▶ [DATA EXTRACTS]:
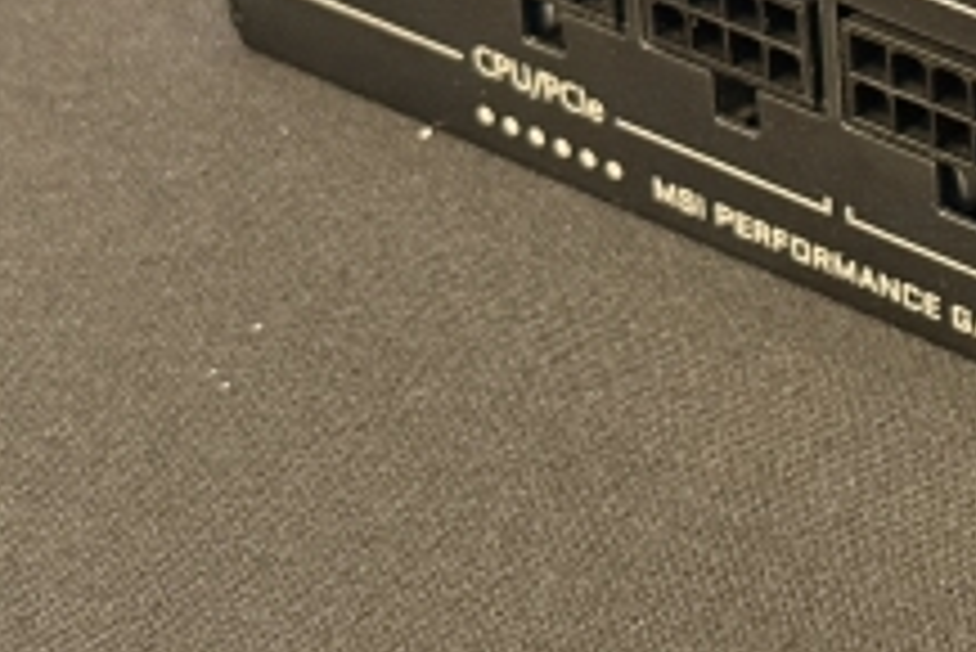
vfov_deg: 8.8
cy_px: -200
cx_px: 1412
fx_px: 4178
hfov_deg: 12.7
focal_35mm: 154
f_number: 1.78
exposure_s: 1/58
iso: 250
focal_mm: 6.76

▶ [PROBLEM REQUIREMENTS]:
All of the lines above should be copied exactly, apart from the pictures.

▶ [TASK OUTPUT]:
vfov_deg: 8.8
cy_px: -200
cx_px: 1412
fx_px: 4178
hfov_deg: 12.7
focal_35mm: 154
f_number: 1.78
exposure_s: 1/58
iso: 250
focal_mm: 6.76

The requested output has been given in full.